After you’ve secured the Slinky Dog Lightning lane you’ll want to also grab an Individual Lightning Lane for Rise of the Resistance if you want to experience that with little to no wait. You can reserve a particular time for ILL, but some times of the day be unavailable later. Knowing when you can experience the premier attraction for the park is going to give you a frame of reference for booking other return times. Use that information when booking the ILL.

At this point you have nothing to do until 11am, which is when you can book the next lightning lane. Go back to sleep or grab a cup of coffee and watch your resort come alive. One of the big perks of this approach is that you get a lot of free time to use as you please. For me, a slow morning at the resort has quickly become one of my favorite parts of a Walt Disney World vacation.

As 11am approaches pull up the Genie+ tip board and get a feel for what attractions have the later return times. That means they’re getting reserved more than others. You’ll want to secure a return time for those as a priority. Once you’ve reserved a return time you can modify the reservation as many times as you want to get the perfect time. At this point you’ll have 2 lightning lane return times and 1 individual lightning lane if you chose to purchase that as well.

Weather permitting, we like to go to the pool around this time. If it’s the dead of summer it’s probably already too late to get a prime spot, otherwise this is a great time to show up. It’s before most guests are taking their mid-day break and not yet the hottest part of the day. Grab lunch either at the pool area or elsewhere around the resort. Keep an eye on the clock and make sure you’re ready for the 1pm lightning lane time slot. Quick hint, the exact time you can make your next lightning lane will be displayed at the top of the tip board, but it should be exactly 1:00 if you’ve been following this plan.

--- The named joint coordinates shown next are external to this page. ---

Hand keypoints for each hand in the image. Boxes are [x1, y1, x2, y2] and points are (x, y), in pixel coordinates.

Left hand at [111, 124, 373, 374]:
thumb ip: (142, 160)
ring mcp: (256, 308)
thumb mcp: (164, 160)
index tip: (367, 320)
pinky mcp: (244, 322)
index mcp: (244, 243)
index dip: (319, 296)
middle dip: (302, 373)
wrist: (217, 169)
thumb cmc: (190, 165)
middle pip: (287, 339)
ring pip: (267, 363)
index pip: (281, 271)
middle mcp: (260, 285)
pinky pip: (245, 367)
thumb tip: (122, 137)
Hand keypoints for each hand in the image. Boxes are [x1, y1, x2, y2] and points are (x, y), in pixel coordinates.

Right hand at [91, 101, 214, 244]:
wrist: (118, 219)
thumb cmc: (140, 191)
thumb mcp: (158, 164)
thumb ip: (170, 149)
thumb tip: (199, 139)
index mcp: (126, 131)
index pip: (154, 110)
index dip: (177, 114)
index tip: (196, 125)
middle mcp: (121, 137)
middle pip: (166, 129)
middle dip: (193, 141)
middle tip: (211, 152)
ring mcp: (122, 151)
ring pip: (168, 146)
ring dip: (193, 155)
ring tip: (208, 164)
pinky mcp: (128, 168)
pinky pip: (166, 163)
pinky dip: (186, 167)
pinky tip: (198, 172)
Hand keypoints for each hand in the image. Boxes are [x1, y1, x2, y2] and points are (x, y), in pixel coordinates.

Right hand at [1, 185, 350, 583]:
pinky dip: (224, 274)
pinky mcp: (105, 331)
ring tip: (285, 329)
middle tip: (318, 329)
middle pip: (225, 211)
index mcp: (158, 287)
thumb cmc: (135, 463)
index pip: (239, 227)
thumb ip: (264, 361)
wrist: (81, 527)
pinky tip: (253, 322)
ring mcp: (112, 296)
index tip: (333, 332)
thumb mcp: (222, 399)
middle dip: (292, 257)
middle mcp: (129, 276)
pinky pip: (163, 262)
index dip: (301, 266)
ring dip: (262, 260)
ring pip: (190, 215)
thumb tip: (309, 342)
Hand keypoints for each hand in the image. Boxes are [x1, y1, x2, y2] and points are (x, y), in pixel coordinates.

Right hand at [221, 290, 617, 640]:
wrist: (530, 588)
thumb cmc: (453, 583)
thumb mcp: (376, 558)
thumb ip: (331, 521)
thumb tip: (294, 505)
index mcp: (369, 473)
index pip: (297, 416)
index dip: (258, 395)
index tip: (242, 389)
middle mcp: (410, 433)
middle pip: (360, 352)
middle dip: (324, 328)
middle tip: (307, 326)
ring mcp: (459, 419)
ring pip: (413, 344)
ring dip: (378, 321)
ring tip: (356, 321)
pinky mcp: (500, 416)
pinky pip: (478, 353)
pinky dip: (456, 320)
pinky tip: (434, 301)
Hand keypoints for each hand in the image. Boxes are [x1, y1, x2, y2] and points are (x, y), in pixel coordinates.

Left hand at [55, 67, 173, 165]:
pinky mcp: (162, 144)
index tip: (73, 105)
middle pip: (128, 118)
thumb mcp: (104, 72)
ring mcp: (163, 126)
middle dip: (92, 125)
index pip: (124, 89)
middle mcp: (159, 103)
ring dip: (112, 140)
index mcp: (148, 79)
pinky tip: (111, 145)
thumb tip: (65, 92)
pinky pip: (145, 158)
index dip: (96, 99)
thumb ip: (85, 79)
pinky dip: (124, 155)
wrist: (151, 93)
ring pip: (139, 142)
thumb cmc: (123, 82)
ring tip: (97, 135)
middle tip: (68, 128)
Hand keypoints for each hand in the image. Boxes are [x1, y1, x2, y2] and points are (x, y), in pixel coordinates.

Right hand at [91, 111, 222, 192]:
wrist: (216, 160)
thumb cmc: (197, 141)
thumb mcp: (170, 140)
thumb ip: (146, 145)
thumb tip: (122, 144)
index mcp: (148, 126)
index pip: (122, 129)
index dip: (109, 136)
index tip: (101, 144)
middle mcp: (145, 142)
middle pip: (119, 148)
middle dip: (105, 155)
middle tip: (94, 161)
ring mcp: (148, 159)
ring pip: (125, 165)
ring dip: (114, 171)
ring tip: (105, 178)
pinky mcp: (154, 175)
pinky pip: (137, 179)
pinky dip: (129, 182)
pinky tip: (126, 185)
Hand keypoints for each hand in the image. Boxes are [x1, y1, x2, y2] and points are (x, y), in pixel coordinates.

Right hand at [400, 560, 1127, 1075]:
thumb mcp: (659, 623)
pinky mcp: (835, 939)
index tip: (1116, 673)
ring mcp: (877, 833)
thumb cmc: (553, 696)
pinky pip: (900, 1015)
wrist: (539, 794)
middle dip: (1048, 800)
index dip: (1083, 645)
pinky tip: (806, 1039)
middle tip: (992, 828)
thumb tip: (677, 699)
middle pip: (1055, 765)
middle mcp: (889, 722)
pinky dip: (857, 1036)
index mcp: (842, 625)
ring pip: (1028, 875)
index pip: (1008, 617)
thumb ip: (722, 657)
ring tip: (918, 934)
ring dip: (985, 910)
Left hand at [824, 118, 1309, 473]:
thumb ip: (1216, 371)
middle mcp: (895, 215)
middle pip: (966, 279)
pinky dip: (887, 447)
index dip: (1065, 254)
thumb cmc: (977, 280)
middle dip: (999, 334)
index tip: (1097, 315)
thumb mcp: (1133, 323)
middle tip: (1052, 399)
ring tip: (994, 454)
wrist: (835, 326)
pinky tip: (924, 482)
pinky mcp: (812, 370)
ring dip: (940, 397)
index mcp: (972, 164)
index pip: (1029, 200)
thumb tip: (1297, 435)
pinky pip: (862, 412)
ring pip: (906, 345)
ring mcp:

Use the same general approach you used at 11am when selecting the attraction here. Look for the latest return time among the attractions you want to reserve and grab that one. If you need to move any previous lightning lanes back you can do that at this time as well. You’ll get a feel for how other guests are prioritizing their lightning lane reservations and how things are going to flow for the day.

At this point, it’s rinse and repeat every two hours as far as booking lightning lanes and modifying as needed. The idea is to keep booking and shifting so you have several return times lined up for the afternoon/evening hours in the parks. Note that return times can overlap. The app will tell you that you have overlapping plans but it won’t prevent you from making them. Also keep in mind that you can arrive up to 5 minutes early and 15 minutes late. Take full advantage of that as needed, you aren’t doing anything wrong.

What time you get to the park is entirely up to you. I’ve found that using this strategy I only need 4-6 hours in the park to do basically everything I want, including a table service meal. Plan for longer if you want to see several shows. Going back to this hypothetical day at Hollywood Studios. I’d have a table service meal reserved for around 4-5pm with a majority of my lightning lanes for 5pm on. I’d plan to stay in the park until closing, usually 9pm when I’m there. The last hour is a good opportunity to ride attractions in the stand-by line as crowds start to thin out. Remember that as long as you get in line before park closing you will be allowed on the attraction. So keep that in mind if you missed out on getting a lightning lane for any premier attractions or just want to ride Slinky Dog again!

As you wrap up your day make sure to soak in the ambience of a near empty park at night. This is my favorite aspect of this strategy – you get scenes like the one above and you aren’t dead tired from a 12+ hour day in the parks.

This strategy isn’t for everyone and I’ll never tell anyone they’re doing it wrong if they keep rope dropping. For us though, this has quickly become our preferred touring strategy that let’s us experience Walt Disney World at a relaxed pace without feeling like we’re missing out. In fact, we’ve learned to love the other aspects of a WDW vacation as much or more than the theme parks and think you will too with this approach.